┌─ EXCERPTED DATA

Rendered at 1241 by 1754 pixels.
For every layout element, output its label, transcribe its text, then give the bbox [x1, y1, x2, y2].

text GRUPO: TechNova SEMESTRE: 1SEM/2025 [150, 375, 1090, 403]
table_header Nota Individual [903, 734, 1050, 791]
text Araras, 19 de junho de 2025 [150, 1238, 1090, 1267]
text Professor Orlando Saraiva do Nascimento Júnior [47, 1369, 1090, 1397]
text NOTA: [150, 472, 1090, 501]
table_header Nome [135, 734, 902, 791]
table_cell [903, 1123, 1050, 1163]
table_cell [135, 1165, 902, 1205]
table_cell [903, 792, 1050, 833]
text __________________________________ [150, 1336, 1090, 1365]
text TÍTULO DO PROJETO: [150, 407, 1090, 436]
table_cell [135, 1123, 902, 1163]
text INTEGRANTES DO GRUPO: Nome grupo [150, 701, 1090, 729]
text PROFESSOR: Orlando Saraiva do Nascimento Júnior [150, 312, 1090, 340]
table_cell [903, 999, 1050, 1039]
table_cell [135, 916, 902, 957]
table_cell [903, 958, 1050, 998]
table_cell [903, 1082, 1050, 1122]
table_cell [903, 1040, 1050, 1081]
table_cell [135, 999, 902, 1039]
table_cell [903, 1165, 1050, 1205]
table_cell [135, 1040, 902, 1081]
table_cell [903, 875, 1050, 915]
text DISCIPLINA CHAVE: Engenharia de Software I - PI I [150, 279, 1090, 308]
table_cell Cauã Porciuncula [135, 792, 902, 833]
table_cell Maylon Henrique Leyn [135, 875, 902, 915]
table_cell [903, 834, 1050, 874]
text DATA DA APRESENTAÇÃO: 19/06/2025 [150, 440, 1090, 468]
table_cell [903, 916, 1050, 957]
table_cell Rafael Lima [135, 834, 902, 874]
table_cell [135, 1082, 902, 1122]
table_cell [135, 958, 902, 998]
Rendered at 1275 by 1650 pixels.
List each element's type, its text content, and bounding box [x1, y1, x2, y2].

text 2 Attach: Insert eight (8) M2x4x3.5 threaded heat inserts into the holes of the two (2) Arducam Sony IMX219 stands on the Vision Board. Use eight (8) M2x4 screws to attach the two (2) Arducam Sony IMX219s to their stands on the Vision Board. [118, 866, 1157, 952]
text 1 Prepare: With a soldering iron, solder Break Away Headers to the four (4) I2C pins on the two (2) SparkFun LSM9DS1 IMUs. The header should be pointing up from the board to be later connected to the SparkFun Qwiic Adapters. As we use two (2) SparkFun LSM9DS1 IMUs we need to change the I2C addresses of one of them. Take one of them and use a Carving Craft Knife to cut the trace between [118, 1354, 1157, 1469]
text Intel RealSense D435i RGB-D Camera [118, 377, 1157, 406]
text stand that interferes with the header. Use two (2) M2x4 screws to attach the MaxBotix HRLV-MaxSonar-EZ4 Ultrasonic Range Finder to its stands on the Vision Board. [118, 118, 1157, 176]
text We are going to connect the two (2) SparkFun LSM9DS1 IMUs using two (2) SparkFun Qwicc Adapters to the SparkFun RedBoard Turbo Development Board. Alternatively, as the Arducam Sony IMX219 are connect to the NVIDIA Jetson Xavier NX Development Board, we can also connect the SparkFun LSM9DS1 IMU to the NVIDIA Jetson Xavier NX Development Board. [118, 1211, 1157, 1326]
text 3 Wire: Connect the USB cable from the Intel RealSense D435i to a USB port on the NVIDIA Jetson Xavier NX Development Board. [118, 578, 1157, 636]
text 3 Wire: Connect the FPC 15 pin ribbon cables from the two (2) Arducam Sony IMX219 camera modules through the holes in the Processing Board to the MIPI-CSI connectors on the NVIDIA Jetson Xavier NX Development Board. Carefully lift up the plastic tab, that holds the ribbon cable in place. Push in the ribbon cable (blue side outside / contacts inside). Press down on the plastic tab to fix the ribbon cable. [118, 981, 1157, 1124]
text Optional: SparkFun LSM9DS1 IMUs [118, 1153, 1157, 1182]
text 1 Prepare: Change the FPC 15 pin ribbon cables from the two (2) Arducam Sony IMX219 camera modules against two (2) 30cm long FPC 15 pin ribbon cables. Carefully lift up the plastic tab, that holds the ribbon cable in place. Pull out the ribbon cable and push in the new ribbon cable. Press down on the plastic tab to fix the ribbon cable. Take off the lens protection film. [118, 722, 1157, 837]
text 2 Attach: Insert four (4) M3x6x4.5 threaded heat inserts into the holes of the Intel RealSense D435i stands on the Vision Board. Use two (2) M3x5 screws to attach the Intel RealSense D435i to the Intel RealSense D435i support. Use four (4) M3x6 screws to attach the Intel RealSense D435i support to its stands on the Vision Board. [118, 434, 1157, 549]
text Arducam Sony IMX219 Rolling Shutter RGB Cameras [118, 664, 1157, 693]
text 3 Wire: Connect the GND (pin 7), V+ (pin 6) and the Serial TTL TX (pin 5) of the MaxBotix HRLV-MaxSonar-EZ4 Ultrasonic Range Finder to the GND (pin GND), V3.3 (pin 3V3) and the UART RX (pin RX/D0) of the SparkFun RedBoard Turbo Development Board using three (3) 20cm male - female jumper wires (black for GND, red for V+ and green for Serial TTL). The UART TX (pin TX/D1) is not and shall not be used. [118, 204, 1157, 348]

└─

OBJECTIVE
Count the lines in the material that contain the word "holes", with case counting. Give only the number.

OUTPUT FOR THIS TASK
3